Donna and the Photo Session

9:57am                Writing Practice                  58°  Boise

I've been writing in my notebook by hand lately. It's soothing the write with a pen on paper when I feel empty and lost like I've been for the past few months. I'm not at all sure where this stage is coming from but it's beginning to feel like a transition and I'm ready for it.

I want to move. I want to pack up half my stuff, ditch the other half and store what's left while I take off in my car. I spent weeks shopping for a new car only to put over $700 into Sybil for a new fuel pump, yet again. This one ought to work though. But still, she's no match for the ambitions I'm feeling for travel ... or maybe it's running away that I want to do. I've been here in this house for way longer than I ever believed possible and still I haven't created anything solid. Although I've had a stable place to hole up while the tempest rages around me and that's a blessing I want to acknowledge. In a way, I feel that I'm about to shed my skin and what will emerge is still unknown.

I'm unraveling. Thread by thread my life is loosening and fraying at the edges. I'm slowly falling apart, slow enough for me to watch it all with very little interest. Rather than try to stop it, I wonder if I should embrace it and step into it, see what will happen next? I have an online writing class I've signed up for, Pam is doing it with me. I'll use that and see where it takes me. Whatever comes, I'm cool with it. I'll begin the first lesson later today. Maybe I'll go to the studio and write. I haven't been over there hardly at all in a month.

Besides, I need to put all of Donna's photos on a CD and mail it to her. I've hardly heard a word from her since I did that session. None of them have thanked me in any way or even acknowledged my efforts at all. Last night Donna and I had a few messages back and forth about it and I said I could tell that none of them liked the pictures and she protested, asked how I knew. What had happened, she wanted to know. I said nothing had happened and that was the point. None of them had liked or commented on any of the photos I had posted of their session. Not one. She sent a message this morning saying she wasn't surprised, that was just how they all are. Like that's acceptable. What it is is rude. When someone goes out of their way to give a gift that big and asks for nothing in return but a donation, the least they can give back is some appreciation. Unless they didn't like the pictures, in which case, silence is at least understandable.

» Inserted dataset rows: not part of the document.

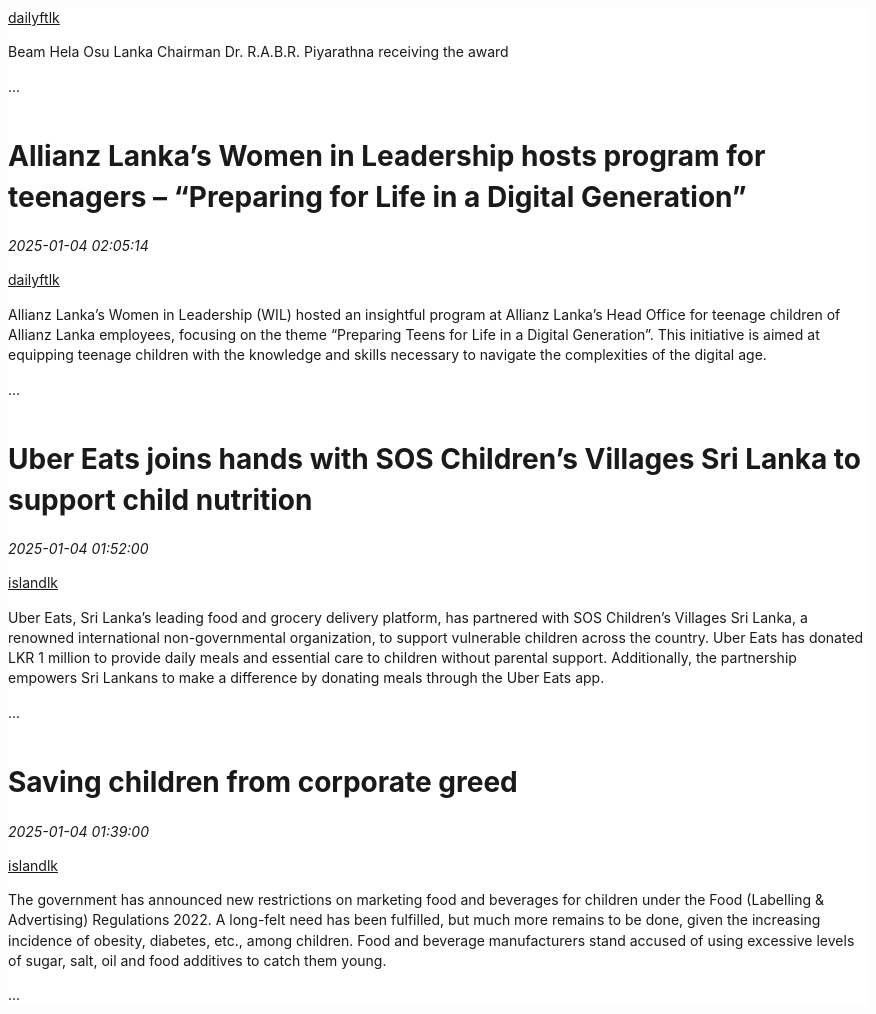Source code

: [dailyftlk](https://www.ft.lk/business/Beam-Hela-Osu-Lanka-honoured-at-Entrepreneur-Awards/34-771381)

Beam Hela Osu Lanka Chairman Dr. R.A.B.R. Piyarathna receiving the award

...



# Allianz Lanka’s Women in Leadership hosts program for teenagers – “Preparing for Life in a Digital Generation”

*2025-01-04 02:05:14*

[dailyftlk](https://www.ft.lk/business/Allianz-Lanka-s-Women-in-Leadership-hosts-program-for-teenagers-Preparing-for-Life-in-a-Digital-Generation/34-771380)

Allianz Lanka’s Women in Leadership (WIL) hosted an insightful program at Allianz Lanka’s Head Office for teenage children of Allianz Lanka employees, focusing on the theme “Preparing Teens for Life in a Digital Generation”. This initiative is aimed at equipping teenage children with the knowledge and skills necessary to navigate the complexities of the digital age.

...



# Uber Eats joins hands with SOS Children’s Villages Sri Lanka to support child nutrition

*2025-01-04 01:52:00*

[islandlk](http://island.lk/uber-eats-joins-hands-with-sos-childrens-villages-sri-lanka-to-support-child-nutrition/)

Uber Eats, Sri Lanka’s leading food and grocery delivery platform, has partnered with SOS Children’s Villages Sri Lanka, a renowned international non-governmental organization, to support vulnerable children across the country. Uber Eats has donated LKR 1 million to provide daily meals and essential care to children without parental support. Additionally, the partnership empowers Sri Lankans to make a difference by donating meals through the Uber Eats app.

...



# Saving children from corporate greed

*2025-01-04 01:39:00*

[islandlk](http://island.lk/saving-children-from-corporate-greed/)

The government has announced new restrictions on marketing food and beverages for children under the Food (Labelling & Advertising) Regulations 2022. A long-felt need has been fulfilled, but much more remains to be done, given the increasing incidence of obesity, diabetes, etc., among children. Food and beverage manufacturers stand accused of using excessive levels of sugar, salt, oil and food additives to catch them young.

...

But hey, I'll fix it. I'll put those edited photos on a CD and mail it off and that will be that for Donna and her stuffy family. I'm ready to let her go again, we have nothing in common and our personalities don't mesh at all. But then, I don't mesh with anyone these days so I know it's not her fault. But still, I'm ready to back off. We've been reacquainted for over a year and nothing is coming of it. What little past we had has been hashed over and I'm ready to be finished with it. There's nothing there to go forward with. Just as well leave it and move on. With love, of course. As much love as I can muster these days, anyway.

So off to the studio today. I'll pay my bills and go to the bank after breakfast and then go to the studio and see how that feels. I can leave the back door open for the cats or get Rocky in and let Milo stay out. I'll let them both out this evening so they can play and be free. Poor Rocky, I just can't stand to leave him out alone when I'm gone. He's the one thing I can actually feel love for right now. I want him to be safe.

OK, well that's it for this Monday Monday ... 131 weeks and still counting. I got an idea in a dream last week that I would be 89½ when I died. That would be October 2042, 26½ years from now. That's a long time to be sad and lost, so I hope this transition works to get me right side up again in some form. I've got work to do, if I can ever get to it.